» **What to do**
Output the records in full, exactly as given.

>>>>>

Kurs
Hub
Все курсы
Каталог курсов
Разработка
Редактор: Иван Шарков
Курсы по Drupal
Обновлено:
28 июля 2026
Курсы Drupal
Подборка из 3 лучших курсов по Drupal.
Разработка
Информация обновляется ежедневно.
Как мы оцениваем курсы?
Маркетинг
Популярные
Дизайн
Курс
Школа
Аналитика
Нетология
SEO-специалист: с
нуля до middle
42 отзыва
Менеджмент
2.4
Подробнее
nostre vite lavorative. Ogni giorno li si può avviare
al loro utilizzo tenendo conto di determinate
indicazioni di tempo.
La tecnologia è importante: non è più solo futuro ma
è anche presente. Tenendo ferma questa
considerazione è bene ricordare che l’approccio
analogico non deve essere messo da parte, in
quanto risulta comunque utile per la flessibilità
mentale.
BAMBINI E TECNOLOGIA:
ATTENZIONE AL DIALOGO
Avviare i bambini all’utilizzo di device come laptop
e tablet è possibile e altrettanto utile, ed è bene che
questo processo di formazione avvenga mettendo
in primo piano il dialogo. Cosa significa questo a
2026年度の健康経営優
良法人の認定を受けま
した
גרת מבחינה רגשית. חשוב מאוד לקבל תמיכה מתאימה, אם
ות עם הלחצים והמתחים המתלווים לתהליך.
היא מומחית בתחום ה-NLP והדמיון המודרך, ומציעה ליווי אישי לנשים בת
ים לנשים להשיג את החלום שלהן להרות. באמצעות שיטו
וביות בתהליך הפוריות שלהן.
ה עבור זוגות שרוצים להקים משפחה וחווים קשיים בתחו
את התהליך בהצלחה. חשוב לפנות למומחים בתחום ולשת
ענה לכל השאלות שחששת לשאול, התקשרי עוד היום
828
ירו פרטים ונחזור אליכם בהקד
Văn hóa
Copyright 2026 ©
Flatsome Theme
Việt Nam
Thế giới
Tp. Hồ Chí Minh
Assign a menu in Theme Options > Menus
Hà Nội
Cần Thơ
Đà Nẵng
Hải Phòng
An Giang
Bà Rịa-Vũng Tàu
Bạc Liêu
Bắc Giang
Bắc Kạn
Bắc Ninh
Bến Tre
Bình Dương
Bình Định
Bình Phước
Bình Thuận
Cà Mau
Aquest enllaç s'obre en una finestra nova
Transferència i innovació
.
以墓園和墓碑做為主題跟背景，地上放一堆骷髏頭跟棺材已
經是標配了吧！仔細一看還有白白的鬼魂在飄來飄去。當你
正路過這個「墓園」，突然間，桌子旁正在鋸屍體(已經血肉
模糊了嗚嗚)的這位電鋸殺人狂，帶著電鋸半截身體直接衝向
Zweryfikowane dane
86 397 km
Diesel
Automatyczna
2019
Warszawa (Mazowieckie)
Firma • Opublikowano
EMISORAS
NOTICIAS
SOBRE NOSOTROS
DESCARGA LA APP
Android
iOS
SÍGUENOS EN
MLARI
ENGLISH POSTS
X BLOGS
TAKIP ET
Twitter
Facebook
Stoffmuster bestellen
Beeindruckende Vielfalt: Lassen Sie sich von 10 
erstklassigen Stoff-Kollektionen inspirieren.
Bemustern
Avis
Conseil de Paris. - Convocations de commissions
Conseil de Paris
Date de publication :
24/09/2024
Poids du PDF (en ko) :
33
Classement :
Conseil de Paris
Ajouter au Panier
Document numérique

<<<<<

» **Output of the exercise**
Kurs
Hub
Все курсы
Каталог курсов
Разработка
Редактор: Иван Шарков
Курсы по Drupal
Обновлено:
28 июля 2026
Курсы Drupal
Подборка из 3 лучших курсов по Drupal.
Разработка
Информация обновляется ежедневно.
Как мы оцениваем курсы?
Маркетинг
Популярные
Дизайн
Курс
Школа
Аналитика
Нетология
SEO-специалист: с
нуля до middle
42 отзыва
Менеджмент
2.4
Подробнее
nostre vite lavorative. Ogni giorno li si può avviare
al loro utilizzo tenendo conto di determinate
indicazioni di tempo.
La tecnologia è importante: non è più solo futuro ma
è anche presente. Tenendo ferma questa
considerazione è bene ricordare che l’approccio
analogico non deve essere messo da parte, in
quanto risulta comunque utile per la flessibilità
mentale.
BAMBINI E TECNOLOGIA:
ATTENZIONE AL DIALOGO
Avviare i bambini all’utilizzo di device come laptop
e tablet è possibile e altrettanto utile, ed è bene che
questo processo di formazione avvenga mettendo
in primo piano il dialogo. Cosa significa questo a
2026年度の健康経営優
良法人の認定を受けま
した
גרת מבחינה רגשית. חשוב מאוד לקבל תמיכה מתאימה, אם
ות עם הלחצים והמתחים המתלווים לתהליך.
היא מומחית בתחום ה-NLP והדמיון המודרך, ומציעה ליווי אישי לנשים בת
ים לנשים להשיג את החלום שלהן להרות. באמצעות שיטו
וביות בתהליך הפוריות שלהן.
ה עבור זוגות שרוצים להקים משפחה וחווים קשיים בתחו
את התהליך בהצלחה. חשוב לפנות למומחים בתחום ולשת
ענה לכל השאלות שחששת לשאול, התקשרי עוד היום
828
ירו פרטים ונחזור אליכם בהקד
Văn hóa
Copyright 2026 ©
Flatsome Theme
Việt Nam
Thế giới
Tp. Hồ Chí Minh
Assign a menu in Theme Options > Menus
Hà Nội
Cần Thơ
Đà Nẵng
Hải Phòng
An Giang
Bà Rịa-Vũng Tàu
Bạc Liêu
Bắc Giang
Bắc Kạn
Bắc Ninh
Bến Tre
Bình Dương
Bình Định
Bình Phước
Bình Thuận
Cà Mau
Aquest enllaç s'obre en una finestra nova
Transferència i innovació
.
以墓園和墓碑做為主題跟背景，地上放一堆骷髏頭跟棺材已
經是標配了吧！仔細一看還有白白的鬼魂在飄來飄去。當你
正路過這個「墓園」，突然間，桌子旁正在鋸屍體(已經血肉
模糊了嗚嗚)的這位電鋸殺人狂，帶著電鋸半截身體直接衝向
Zweryfikowane dane
86 397 km
Diesel
Automatyczna
2019
Warszawa (Mazowieckie)
Firma • Opublikowano
EMISORAS
NOTICIAS
SOBRE NOSOTROS
DESCARGA LA APP
Android
iOS
SÍGUENOS EN
MLARI
ENGLISH POSTS
X BLOGS
TAKIP ET
Twitter
Facebook
Stoffmuster bestellen
Beeindruckende Vielfalt: Lassen Sie sich von 10 
erstklassigen Stoff-Kollektionen inspirieren.
Bemustern
Avis
Conseil de Paris. - Convocations de commissions
Conseil de Paris
Date de publication :
24/09/2024
Poids du PDF (en ko) :
33
Classement :
Conseil de Paris
Ajouter au Panier
Document numérique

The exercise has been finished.